Ah ! ça n’empêche pas les vieilles mères d’aimer leurs Claudes, laids, même méchants, mais il était beau celui-là. D’un brun qui aurait peut-être été un peu trop marqué pour qui l’aurait vu dans des boudoirs de ville, mais parmi ces paysans, tannés par les soleils qui font les blés mûrs, son teint achevait plutôt la virilité de sa figure et lui donnait un air mâle et solennel qui imposait.

Ses cheveux, bruns aussi, avaient poussé en masses denses qu’il tenait relevées très crânement sur son grand front songeur.

Il ne riait maintenant que bien rarement, quand Jacques lui racontait des histoires drôles arrivées à leurs amis ; alors seulement, sa bouche — qui était franche et doucement sympathique, — ses traits, prenaient leur expression vraie, leur expression de jeunesse brave et décidée, si changée depuis la mort du vieux Claude, depuis que certaines fleurs flétries se desséchaient de plus en plus dans sa chambrette, sous le toit en biseau.

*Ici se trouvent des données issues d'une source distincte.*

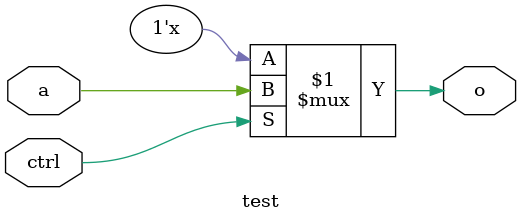
<source format=v>
module test (a, ctrl, o);
  input a, ctrl;
  output o;
  bufif1 (o, a, ctrl);
endmodule

</source>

On sentait toujours une pensée secrète derrière ses yeux distraits à longs cils caressants. Et ceci lui donnait un air timide et un peu sauvage…

… Oui, elle l’aimait bien son fils.

Lui aussi l’admirait et l’adorait, sa vieille mère… Ces bonnes mères, on se les représente toujours âgées… pourquoi donc ? Est-ce parce qu’il semble qu’elles doivent mieux aimer ainsi, qu’elles sont plus mères encore ?… Car celle-ci n’était pas en réalité très vieille, soixante et cinq, soixante et sept ans peut-être ; et si ses cheveux étaient déjà blanchie, c’était dû aux fatigues, aux angoisses maternelles, aux veilles pénibles plus qu’aux années.